TASK REQUIREMENTS
Give the material again in full, matching it exactly.

Stored entries
-------------------------
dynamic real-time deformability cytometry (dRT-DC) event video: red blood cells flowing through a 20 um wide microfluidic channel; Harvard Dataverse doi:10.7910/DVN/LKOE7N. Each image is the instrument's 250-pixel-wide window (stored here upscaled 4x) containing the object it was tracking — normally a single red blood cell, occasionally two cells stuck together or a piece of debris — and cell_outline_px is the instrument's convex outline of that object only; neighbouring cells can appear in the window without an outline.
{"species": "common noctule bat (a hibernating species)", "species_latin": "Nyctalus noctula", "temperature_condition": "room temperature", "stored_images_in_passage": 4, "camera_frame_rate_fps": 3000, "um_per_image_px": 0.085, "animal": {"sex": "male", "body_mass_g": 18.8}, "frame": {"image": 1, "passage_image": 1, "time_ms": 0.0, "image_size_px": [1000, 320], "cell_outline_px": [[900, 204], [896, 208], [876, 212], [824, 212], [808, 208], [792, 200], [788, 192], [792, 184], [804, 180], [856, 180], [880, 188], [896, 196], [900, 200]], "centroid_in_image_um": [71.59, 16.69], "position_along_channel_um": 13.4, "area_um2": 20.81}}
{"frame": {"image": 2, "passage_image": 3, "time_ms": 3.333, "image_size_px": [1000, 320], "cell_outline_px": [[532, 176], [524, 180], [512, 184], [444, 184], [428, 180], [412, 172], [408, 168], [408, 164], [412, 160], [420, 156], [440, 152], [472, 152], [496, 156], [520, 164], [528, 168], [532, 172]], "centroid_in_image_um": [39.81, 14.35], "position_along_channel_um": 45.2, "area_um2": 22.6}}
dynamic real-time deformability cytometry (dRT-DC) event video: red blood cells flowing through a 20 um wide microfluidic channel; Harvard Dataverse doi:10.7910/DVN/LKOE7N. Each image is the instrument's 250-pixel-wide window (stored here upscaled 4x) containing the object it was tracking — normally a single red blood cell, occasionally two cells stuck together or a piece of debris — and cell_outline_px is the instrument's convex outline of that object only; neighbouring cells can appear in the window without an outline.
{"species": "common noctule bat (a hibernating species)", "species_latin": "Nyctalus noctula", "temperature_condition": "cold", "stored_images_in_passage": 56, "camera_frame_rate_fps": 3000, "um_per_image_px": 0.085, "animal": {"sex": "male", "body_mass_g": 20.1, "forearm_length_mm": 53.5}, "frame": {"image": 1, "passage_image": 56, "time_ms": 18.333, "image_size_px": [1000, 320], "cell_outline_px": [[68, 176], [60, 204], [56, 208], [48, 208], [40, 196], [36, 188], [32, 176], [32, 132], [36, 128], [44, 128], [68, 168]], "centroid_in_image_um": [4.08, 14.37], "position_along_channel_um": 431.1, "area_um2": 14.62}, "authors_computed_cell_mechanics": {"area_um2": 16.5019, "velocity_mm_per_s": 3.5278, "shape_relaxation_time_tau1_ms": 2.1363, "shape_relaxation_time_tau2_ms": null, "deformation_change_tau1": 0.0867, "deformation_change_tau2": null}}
-------------------------
FINISHED EXERCISE
dynamic real-time deformability cytometry (dRT-DC) event video: red blood cells flowing through a 20 um wide microfluidic channel; Harvard Dataverse doi:10.7910/DVN/LKOE7N. Each image is the instrument's 250-pixel-wide window (stored here upscaled 4x) containing the object it was tracking — normally a single red blood cell, occasionally two cells stuck together or a piece of debris — and cell_outline_px is the instrument's convex outline of that object only; neighbouring cells can appear in the window without an outline.
{"species": "common noctule bat (a hibernating species)", "species_latin": "Nyctalus noctula", "temperature_condition": "room temperature", "stored_images_in_passage": 4, "camera_frame_rate_fps": 3000, "um_per_image_px": 0.085, "animal": {"sex": "male", "body_mass_g": 18.8}, "frame": {"image": 1, "passage_image": 1, "time_ms": 0.0, "image_size_px": [1000, 320], "cell_outline_px": [[900, 204], [896, 208], [876, 212], [824, 212], [808, 208], [792, 200], [788, 192], [792, 184], [804, 180], [856, 180], [880, 188], [896, 196], [900, 200]], "centroid_in_image_um": [71.59, 16.69], "position_along_channel_um": 13.4, "area_um2": 20.81}}
{"frame": {"image": 2, "passage_image": 3, "time_ms": 3.333, "image_size_px": [1000, 320], "cell_outline_px": [[532, 176], [524, 180], [512, 184], [444, 184], [428, 180], [412, 172], [408, 168], [408, 164], [412, 160], [420, 156], [440, 152], [472, 152], [496, 156], [520, 164], [528, 168], [532, 172]], "centroid_in_image_um": [39.81, 14.35], "position_along_channel_um": 45.2, "area_um2": 22.6}}
dynamic real-time deformability cytometry (dRT-DC) event video: red blood cells flowing through a 20 um wide microfluidic channel; Harvard Dataverse doi:10.7910/DVN/LKOE7N. Each image is the instrument's 250-pixel-wide window (stored here upscaled 4x) containing the object it was tracking — normally a single red blood cell, occasionally two cells stuck together or a piece of debris — and cell_outline_px is the instrument's convex outline of that object only; neighbouring cells can appear in the window without an outline.
{"species": "common noctule bat (a hibernating species)", "species_latin": "Nyctalus noctula", "temperature_condition": "cold", "stored_images_in_passage": 56, "camera_frame_rate_fps": 3000, "um_per_image_px": 0.085, "animal": {"sex": "male", "body_mass_g": 20.1, "forearm_length_mm": 53.5}, "frame": {"image": 1, "passage_image": 56, "time_ms": 18.333, "image_size_px": [1000, 320], "cell_outline_px": [[68, 176], [60, 204], [56, 208], [48, 208], [40, 196], [36, 188], [32, 176], [32, 132], [36, 128], [44, 128], [68, 168]], "centroid_in_image_um": [4.08, 14.37], "position_along_channel_um": 431.1, "area_um2": 14.62}, "authors_computed_cell_mechanics": {"area_um2": 16.5019, "velocity_mm_per_s": 3.5278, "shape_relaxation_time_tau1_ms": 2.1363, "shape_relaxation_time_tau2_ms": null, "deformation_change_tau1": 0.0867, "deformation_change_tau2": null}}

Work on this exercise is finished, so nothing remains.